12. Transit adduced significant, credible evidence supporting the reasonableness of its paid losses, loss reserves, and the 9% pre-judgment interest it seeks. (Tr. at 125-143, 273-372.) It also presented prima facie evidence of the actions taken by Lloyd's 553 that would constitute "vexatious delay" and would support the total of $15.8 million of damages requested by Transit as part of "any final judgment" under §§ 375.789 and 375.281. (Tr. at 125-143.) In short, ample evidence exists to support this Order, assuming such evidence is even necessary under the pre-answer security statutes.
The Special Master respectfully recommends the Court adopt the following Order.

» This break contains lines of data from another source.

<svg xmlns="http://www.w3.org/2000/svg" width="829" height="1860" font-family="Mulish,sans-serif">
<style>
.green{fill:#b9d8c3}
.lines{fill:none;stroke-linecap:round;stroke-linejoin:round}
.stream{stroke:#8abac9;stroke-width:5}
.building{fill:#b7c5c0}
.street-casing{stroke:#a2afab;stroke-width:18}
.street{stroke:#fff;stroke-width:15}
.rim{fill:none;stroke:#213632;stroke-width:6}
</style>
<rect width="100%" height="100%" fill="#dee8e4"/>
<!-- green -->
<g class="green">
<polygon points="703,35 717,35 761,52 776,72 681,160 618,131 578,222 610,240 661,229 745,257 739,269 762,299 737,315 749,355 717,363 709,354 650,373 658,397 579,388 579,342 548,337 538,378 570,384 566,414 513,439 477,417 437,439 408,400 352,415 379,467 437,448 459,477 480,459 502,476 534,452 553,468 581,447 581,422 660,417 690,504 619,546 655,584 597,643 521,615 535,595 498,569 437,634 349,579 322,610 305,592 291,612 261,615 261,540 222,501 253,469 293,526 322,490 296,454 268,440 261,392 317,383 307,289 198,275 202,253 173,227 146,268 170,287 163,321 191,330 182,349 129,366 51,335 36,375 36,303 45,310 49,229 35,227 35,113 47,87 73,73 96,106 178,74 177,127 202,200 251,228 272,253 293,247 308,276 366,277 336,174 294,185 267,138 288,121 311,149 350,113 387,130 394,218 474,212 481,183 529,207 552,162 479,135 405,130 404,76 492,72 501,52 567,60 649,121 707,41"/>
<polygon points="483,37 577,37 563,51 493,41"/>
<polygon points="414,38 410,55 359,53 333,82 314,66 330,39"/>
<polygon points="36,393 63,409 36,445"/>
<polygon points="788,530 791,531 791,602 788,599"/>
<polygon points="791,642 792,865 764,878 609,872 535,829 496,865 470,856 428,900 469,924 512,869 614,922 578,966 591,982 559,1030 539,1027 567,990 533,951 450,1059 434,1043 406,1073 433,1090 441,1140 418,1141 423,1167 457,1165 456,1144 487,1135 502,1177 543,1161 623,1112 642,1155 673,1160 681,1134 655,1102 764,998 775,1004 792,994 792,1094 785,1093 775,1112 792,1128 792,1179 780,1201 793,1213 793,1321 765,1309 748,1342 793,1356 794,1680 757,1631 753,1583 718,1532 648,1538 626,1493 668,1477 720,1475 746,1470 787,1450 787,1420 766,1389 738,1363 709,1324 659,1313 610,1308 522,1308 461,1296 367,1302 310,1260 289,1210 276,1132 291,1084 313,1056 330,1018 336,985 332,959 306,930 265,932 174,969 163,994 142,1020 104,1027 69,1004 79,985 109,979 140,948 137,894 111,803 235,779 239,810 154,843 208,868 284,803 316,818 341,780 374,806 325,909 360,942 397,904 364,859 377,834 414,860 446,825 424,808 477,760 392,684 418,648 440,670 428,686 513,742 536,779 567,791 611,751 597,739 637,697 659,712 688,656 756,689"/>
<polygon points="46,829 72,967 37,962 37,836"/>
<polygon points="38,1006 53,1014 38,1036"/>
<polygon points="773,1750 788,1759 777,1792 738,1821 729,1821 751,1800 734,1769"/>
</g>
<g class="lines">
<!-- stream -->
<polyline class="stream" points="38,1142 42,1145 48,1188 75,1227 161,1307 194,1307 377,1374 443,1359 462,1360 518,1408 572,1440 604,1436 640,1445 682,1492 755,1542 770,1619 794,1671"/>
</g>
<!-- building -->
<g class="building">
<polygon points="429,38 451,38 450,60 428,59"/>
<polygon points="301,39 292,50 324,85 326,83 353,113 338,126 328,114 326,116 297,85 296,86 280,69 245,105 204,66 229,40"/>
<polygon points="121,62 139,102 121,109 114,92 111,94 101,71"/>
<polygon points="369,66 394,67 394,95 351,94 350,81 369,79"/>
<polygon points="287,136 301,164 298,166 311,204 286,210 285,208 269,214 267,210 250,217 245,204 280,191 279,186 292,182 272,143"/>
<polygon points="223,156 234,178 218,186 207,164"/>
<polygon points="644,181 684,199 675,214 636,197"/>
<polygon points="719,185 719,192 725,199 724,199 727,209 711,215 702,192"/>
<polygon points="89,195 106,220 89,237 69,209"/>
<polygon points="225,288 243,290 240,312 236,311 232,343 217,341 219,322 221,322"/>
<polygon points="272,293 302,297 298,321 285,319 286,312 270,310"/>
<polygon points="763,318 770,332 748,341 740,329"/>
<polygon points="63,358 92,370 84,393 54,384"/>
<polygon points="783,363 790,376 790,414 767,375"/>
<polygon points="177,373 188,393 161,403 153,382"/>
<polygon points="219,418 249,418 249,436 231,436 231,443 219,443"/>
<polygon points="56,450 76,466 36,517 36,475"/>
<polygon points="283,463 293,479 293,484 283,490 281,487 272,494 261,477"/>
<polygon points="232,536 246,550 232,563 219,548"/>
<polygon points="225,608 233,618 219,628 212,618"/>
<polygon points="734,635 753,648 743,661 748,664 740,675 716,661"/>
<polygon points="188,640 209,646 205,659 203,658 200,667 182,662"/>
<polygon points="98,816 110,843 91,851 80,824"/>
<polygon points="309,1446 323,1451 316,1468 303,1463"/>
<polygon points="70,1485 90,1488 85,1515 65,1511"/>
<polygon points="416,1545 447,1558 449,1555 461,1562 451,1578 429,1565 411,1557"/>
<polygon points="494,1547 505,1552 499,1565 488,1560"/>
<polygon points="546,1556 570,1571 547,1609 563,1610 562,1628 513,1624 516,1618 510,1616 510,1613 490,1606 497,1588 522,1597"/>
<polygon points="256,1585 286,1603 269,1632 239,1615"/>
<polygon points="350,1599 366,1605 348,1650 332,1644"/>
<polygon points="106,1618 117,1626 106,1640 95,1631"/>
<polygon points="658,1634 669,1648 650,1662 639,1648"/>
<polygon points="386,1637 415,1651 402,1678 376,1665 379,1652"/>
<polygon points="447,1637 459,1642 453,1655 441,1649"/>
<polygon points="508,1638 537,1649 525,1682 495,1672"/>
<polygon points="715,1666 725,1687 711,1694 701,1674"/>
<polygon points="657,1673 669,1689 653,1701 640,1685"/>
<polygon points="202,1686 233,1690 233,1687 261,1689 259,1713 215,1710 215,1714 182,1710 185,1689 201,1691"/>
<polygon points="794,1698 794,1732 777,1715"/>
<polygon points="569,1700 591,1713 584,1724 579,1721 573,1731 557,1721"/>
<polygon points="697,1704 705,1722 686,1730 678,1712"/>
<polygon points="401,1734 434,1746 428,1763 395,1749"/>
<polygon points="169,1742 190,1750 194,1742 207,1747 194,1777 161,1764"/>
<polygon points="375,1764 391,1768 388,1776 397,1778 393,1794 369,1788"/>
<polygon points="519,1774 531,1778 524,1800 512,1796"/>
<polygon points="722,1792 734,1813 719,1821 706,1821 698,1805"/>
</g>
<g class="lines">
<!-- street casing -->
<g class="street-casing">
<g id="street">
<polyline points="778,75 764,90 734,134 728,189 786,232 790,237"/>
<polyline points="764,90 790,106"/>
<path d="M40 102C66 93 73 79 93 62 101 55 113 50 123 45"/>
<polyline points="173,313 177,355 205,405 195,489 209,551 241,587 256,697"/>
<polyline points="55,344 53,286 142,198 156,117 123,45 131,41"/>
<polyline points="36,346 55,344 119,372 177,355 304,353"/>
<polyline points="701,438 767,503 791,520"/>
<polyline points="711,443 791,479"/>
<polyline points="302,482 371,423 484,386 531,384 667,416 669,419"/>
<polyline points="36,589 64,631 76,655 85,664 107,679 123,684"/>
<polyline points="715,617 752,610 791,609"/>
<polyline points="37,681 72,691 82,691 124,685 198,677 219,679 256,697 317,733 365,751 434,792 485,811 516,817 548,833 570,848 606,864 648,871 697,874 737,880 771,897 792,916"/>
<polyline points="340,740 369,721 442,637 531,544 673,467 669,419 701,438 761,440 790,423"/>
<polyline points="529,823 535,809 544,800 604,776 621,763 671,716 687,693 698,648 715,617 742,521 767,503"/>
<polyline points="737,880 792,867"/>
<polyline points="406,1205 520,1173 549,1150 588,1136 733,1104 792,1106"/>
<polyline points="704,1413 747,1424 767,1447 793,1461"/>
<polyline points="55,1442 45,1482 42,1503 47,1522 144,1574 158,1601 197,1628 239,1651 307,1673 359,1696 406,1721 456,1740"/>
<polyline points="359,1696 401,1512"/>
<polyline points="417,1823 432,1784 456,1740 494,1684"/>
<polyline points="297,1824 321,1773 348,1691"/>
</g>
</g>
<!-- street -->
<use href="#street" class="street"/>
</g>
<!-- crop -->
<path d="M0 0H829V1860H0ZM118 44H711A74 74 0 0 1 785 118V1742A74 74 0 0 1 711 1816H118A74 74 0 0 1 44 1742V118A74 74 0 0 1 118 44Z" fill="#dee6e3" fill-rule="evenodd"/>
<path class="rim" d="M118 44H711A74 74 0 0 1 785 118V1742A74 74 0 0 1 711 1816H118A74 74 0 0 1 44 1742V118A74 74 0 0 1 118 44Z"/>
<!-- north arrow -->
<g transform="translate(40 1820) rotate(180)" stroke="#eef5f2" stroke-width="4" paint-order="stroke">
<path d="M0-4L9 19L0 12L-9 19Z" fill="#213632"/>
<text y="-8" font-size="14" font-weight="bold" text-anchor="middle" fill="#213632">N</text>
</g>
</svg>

Based on the credible evidence submitted, the "Names" or underwriting members comprising the Defendants Lloyd's Syndicate No. 553, et al. can not be deemed "authorized" under Article IX of the parties' Reinsurance Agreements or the relevant Missouri statutes. Nor are they exempt from the pre-answer security statutes. Thus, they must post security.
Pursuant to the Liquidation Order, the Missouri insurance insolvency code (§§ 375.650, et seq.) and §§ 375.789 and 375.281, the underwriting members of Lloyd's 553 must, within 10 days of this Order, post "a clean, unconditional, irrevocable Letter of Credit, Cash Advance, or a combination thereof" in the sum of $10,787,035.00 as and for Transit's core reserves of $9,583,114, paid balances due of $977,313.00 and prejudgment interest of $226,561.00 all of which may be part of "any final judgment", pursuant to §§ 375.789 and 375.281. The total security due of $10,787,035.00 is based on Transit's September 30, 1997 loss figures.
Defendants have already posted an LOC in the sum of $8,322,136. Thus, the amount of the security shall be increased by $2,454,899.00. Defendants are ordered to post a new Letter of Credit or other valid security in the total sum of $10,787,035.00.
Transit may draw down on the security posted only upon further order of the Special Master or Circuit Court. If the underwriting members of Lloyd's 553 agree to post a Letter of Credit and the parties cannot agree on the wording of the Letter of Credit, the Special Master shall resolve any conflicts and approve the final wording.